Dealing With The Unavoidable Mean Girl

It’s not easy when the mean girl in your life is a daily occurrence (aka, you work with them, they are your sister in-law, roommate, etc.)

My best advice for dealing with an unavoidable mean girl is this:
-Don’t let their actions or words affect how you feel about yourself
-Be courageous and call them out in a mature way when they are mean
-Show kindness amidst their cattiness and intolerable attitude
-Don’t let a mean girl think they way she treats you or others is okay. Mean girls will often still try to be ‘friends.’ Deny their attempts to spend time with you, hinting that you don’t enjoy being around them.

sometimes our Friends are Mean

They may not be mean to you, per say, but if your girl gang’s conversations are constantly focused on tearing other women down, you don’t have to say a word to be guilty by association.

Let your friends know that it’s not cool and you won’t tolerate it– because you shouldn’t. Once you take a stand, they’ll be too embarrassed to carry on with their childish behaviors.

What if You’re the mean girl

Is it possible you’re the mean girl at times? If you’ve gotten to this point of the blog and you’re feeling forced to second guess your own actions, it’s likely you’re playing the role of mean girl whether you mean to or not.  Think hard about how you’ve treated people in the last month. Did you approach others with a kind and serving spirit? Or did you scoff at their ask for help or minor flaw? Did you take time to get to know the woman around you? Or did you jump to a conclusion about someone based off their clothes or circumstance?

Though hard to admit, If you’ve played the role of mean girl it’s time to own up.  Make a conscious effort to 1) apologize to those you’ve acted adversely to and 2) make an extra effort to be kind. Apologizing with your words and your actions is powerful.

Moving forward, get to know the women around you on a more deep level by asking questions, listening, and offering support. Most importantly, treat the women around you with respect. They deserve it just as much as you do. Be kind, and caring to one another– I promise your girl world will be a better place.
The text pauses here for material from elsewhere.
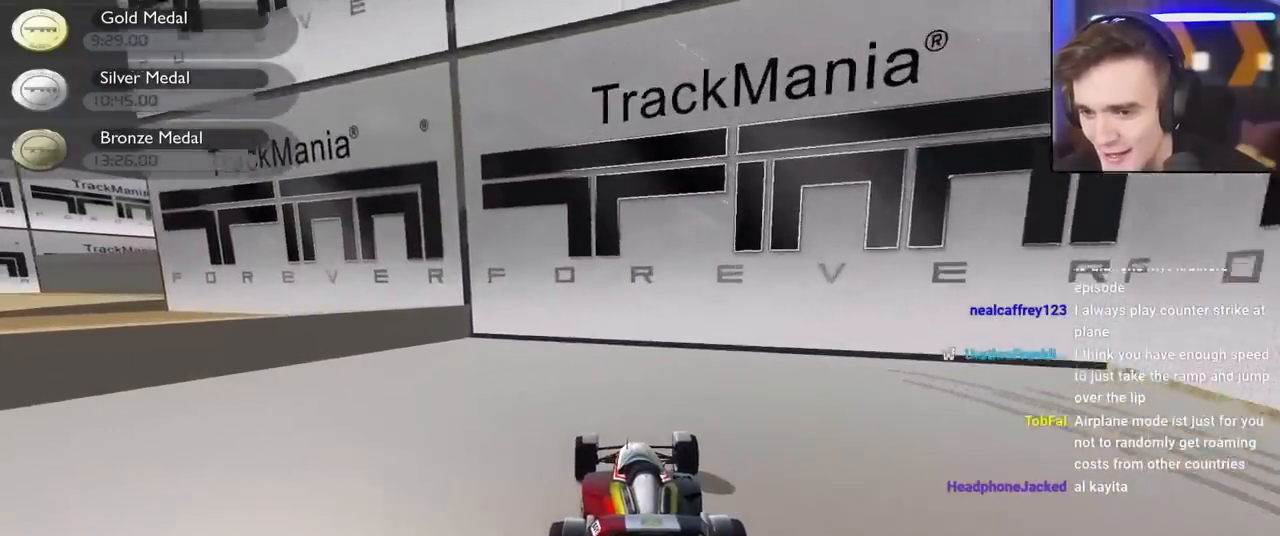
{"keys": ["up"], "events": [[33, "left", "up"], [117, "right", "down"], [500, "right", "up"]]}
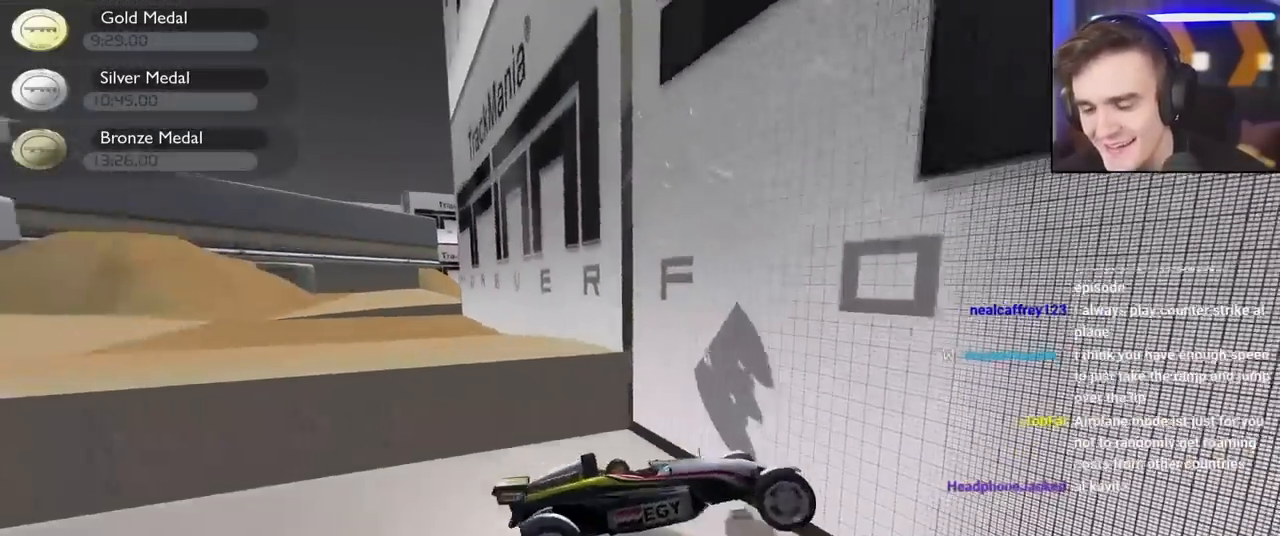
{"keys": ["left", "up"], "events": [[50, "left", "down"]]}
Finally, Forgive and forget

There is no room for grudges in girl world. If you’ve been treated poorly by another woman in your life, love them through it. They’ll soon realize that you, confident and strong, are not affected by their actions, and either apologize or give up.  It’s your job as a mature adult to help your fellow woman through this phase, so forgive them for their actions (even if they don’t ask for it) and forget about the past by being kind and caring always.